04/04/2025 | News release | Distributed by Public on 04/04/2025 05:17

Sure, Trade Deficits Matter. But They’re Not the Only Thing

In the funniest meme to come out of President Trump's April 2 tariff announcement, a hapless penguin sits in the Oval Office, getting the Zelensky treatment from Trump and Vice President J.D. Vance. At least the poor bird had the good sense to wear a tux.

The meme pokes fun at the deeply flawed premise behind this week's tariffs, which hinge entirely on goods trade deficits (at least when they exceed 10 percent) as if such deficits are inherently evil. The punchline? The United States naturally runs big goods trade deficits with tiny, sparsely populated islands that have more penguins than people.

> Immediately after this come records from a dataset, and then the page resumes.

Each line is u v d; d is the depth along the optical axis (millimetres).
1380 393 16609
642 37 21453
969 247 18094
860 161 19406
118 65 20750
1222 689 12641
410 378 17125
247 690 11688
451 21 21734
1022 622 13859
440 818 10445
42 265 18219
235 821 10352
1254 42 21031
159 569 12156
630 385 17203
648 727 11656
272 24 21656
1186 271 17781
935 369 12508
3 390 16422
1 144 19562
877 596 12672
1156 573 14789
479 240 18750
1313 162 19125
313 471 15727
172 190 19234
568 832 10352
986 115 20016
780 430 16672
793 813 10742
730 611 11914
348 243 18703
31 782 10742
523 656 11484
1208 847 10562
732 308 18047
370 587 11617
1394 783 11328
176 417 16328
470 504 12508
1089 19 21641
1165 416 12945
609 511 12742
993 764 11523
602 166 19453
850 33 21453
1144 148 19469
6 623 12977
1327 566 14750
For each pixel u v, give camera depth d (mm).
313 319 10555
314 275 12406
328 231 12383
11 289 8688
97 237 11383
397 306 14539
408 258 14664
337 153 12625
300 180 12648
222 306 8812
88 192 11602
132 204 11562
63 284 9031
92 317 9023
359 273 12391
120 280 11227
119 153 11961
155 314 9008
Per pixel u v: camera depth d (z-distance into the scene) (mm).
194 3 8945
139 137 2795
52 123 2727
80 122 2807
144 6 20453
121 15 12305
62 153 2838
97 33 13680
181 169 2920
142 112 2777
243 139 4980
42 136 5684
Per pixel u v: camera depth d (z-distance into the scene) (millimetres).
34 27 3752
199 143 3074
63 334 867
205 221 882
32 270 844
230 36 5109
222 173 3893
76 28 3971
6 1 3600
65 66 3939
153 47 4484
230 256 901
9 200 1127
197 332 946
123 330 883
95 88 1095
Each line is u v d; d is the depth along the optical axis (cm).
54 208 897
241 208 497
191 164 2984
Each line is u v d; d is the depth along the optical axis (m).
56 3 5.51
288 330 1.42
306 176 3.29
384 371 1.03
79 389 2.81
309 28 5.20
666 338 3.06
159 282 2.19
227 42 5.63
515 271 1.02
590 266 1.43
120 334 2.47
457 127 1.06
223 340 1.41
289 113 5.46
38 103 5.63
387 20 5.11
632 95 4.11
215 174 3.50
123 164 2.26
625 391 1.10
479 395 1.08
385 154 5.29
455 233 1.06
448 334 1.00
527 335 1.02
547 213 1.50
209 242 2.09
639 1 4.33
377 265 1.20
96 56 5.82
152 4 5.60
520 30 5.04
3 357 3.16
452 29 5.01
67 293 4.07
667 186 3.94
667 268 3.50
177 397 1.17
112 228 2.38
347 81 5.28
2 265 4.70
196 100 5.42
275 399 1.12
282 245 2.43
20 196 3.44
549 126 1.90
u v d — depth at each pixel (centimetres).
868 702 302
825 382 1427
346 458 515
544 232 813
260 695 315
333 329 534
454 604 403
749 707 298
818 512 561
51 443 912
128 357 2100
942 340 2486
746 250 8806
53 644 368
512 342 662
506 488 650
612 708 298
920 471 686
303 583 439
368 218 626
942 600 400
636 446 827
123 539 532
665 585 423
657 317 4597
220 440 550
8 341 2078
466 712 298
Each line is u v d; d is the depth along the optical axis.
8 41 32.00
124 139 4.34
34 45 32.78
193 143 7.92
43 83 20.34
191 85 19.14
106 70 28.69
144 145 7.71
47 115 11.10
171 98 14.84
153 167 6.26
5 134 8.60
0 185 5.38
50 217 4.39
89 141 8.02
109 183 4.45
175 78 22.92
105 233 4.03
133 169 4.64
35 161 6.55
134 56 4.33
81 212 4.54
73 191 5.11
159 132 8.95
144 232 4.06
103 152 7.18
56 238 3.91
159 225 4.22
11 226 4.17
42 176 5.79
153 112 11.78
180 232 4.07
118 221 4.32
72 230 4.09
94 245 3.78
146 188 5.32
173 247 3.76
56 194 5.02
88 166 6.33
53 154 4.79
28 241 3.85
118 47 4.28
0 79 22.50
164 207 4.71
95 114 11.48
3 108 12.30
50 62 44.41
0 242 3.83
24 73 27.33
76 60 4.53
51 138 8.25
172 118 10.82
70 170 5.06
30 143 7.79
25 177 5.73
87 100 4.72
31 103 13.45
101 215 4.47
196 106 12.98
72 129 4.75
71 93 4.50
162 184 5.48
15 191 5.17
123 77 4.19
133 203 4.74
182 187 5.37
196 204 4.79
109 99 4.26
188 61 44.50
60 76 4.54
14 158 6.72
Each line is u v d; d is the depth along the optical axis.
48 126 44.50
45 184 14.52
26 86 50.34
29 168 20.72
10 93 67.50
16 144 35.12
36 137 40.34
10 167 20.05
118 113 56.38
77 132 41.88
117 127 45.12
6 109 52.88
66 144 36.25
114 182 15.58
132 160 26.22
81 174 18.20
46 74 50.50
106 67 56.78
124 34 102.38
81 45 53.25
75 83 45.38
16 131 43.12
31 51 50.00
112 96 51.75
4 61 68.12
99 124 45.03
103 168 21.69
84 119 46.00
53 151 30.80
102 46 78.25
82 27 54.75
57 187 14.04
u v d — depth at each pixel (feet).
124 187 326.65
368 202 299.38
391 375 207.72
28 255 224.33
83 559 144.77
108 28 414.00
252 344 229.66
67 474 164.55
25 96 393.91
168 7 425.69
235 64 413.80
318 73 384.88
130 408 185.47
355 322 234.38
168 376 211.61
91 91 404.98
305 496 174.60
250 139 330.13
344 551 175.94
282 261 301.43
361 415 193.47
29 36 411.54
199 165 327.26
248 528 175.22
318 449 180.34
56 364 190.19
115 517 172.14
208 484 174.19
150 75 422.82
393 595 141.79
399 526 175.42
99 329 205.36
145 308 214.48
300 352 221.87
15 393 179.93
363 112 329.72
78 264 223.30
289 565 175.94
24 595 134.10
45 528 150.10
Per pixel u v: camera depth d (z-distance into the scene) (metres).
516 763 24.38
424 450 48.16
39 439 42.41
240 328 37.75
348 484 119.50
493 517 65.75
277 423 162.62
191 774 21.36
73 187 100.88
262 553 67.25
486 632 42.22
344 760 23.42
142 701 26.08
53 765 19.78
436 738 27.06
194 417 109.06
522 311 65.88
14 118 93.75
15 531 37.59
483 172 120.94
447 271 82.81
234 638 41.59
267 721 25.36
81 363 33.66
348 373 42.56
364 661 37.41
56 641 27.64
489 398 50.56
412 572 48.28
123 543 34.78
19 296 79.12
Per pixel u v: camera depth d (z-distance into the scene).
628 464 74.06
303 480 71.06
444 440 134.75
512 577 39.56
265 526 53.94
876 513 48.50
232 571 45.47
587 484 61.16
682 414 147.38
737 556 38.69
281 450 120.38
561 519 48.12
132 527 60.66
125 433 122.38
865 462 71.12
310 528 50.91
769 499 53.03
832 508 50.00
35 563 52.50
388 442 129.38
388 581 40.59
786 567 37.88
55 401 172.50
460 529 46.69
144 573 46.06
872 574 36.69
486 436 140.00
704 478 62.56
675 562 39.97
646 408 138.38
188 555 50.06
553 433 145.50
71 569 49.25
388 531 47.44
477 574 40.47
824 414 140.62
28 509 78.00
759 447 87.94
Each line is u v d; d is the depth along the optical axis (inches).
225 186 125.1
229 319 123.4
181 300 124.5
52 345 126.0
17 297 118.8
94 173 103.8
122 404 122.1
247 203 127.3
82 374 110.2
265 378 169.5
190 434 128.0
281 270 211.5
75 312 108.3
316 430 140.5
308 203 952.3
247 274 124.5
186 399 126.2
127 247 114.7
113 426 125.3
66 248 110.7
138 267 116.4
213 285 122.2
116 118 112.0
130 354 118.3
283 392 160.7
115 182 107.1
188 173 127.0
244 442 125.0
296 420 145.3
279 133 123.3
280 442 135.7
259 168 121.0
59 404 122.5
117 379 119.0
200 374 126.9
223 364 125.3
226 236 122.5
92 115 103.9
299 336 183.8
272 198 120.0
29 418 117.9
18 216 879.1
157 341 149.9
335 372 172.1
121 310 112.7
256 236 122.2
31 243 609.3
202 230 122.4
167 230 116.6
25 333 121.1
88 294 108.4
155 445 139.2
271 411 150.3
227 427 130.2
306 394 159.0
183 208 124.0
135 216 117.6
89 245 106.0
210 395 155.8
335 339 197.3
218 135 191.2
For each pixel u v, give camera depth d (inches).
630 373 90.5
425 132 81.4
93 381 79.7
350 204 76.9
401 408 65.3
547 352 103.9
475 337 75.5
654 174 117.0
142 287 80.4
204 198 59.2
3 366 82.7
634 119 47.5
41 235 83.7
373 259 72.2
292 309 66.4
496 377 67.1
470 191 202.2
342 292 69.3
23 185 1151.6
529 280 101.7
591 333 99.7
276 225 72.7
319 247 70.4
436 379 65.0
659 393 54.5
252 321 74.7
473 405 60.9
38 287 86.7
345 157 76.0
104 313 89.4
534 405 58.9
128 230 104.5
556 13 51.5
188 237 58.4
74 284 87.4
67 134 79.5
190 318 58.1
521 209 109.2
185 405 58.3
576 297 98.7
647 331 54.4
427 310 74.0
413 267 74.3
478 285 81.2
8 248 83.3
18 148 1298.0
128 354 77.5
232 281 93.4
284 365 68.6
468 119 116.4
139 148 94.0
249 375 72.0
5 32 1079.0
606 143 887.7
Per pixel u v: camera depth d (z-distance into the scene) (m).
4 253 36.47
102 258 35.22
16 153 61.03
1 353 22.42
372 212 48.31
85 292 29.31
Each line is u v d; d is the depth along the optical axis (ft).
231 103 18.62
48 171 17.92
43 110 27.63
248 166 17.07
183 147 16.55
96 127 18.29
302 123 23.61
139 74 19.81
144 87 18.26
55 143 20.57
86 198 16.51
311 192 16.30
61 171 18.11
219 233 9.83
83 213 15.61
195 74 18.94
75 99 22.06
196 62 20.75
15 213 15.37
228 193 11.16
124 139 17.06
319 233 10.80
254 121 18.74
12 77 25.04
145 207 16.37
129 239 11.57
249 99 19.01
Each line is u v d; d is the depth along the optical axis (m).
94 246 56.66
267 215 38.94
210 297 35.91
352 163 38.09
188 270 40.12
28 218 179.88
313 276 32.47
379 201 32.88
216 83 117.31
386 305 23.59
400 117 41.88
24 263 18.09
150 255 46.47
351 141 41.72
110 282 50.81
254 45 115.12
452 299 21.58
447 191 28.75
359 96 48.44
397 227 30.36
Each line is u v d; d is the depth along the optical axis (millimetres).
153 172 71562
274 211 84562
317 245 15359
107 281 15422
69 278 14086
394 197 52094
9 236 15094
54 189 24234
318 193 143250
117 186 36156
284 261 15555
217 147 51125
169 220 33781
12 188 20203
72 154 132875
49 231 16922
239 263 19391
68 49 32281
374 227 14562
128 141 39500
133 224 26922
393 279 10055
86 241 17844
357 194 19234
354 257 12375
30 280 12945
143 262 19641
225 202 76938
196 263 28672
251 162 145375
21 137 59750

Tiny islands may have some proportionately small quantities of goods to sell-like tasty, plentiful fish that we and our penguin friends can all enjoy-but the stout, flightless birds and their sparse human neighbors are not exactly big buyers of U.S. tractors, motorcycles, and other manufactured goods. And so, under the new deficit-focused tariff policy, our erstwhile penguin allies must now bear the uncomfortable heat of U.S. tariffs.

A slower, more thoughtful policy development process might have spared the icy islands and other relatively absurd or impoverished targets that made the tariff hit list. The fact that they nonetheless remain at least highlights the frailty of treating trade deficits as the primary driver of U.S. trade policy.

In fact, trade deficits are the only factor behind the steeper tariffs announced-those higher than the blanket 10 percent tariff applied even to countries with which we have a trade surplus, such as the United Kingdom. Details released by the White House confirm that the purported foreign "tariffs" it claims to be responding to with higher "reciprocal" tariffs are derived from nothing other than goods trade deficits. The administration's numbers treat those deficits, which in reality are largely a byproduct of America's investment-driven economy, as if they are foreign attacks that demand retaliation.

The big kernel of truth in all of this? Trade deficits in manufactured goods are a genuine point of concern. Deficits are not the sole cause of U.S. manufacturing's decline, but they do play a role and reflect a grave underlying problem-one that needs to be addressed with both trade and non-trade measures targeted at strengthening our high-value, innovation-intensive manufacturing sectors in particular.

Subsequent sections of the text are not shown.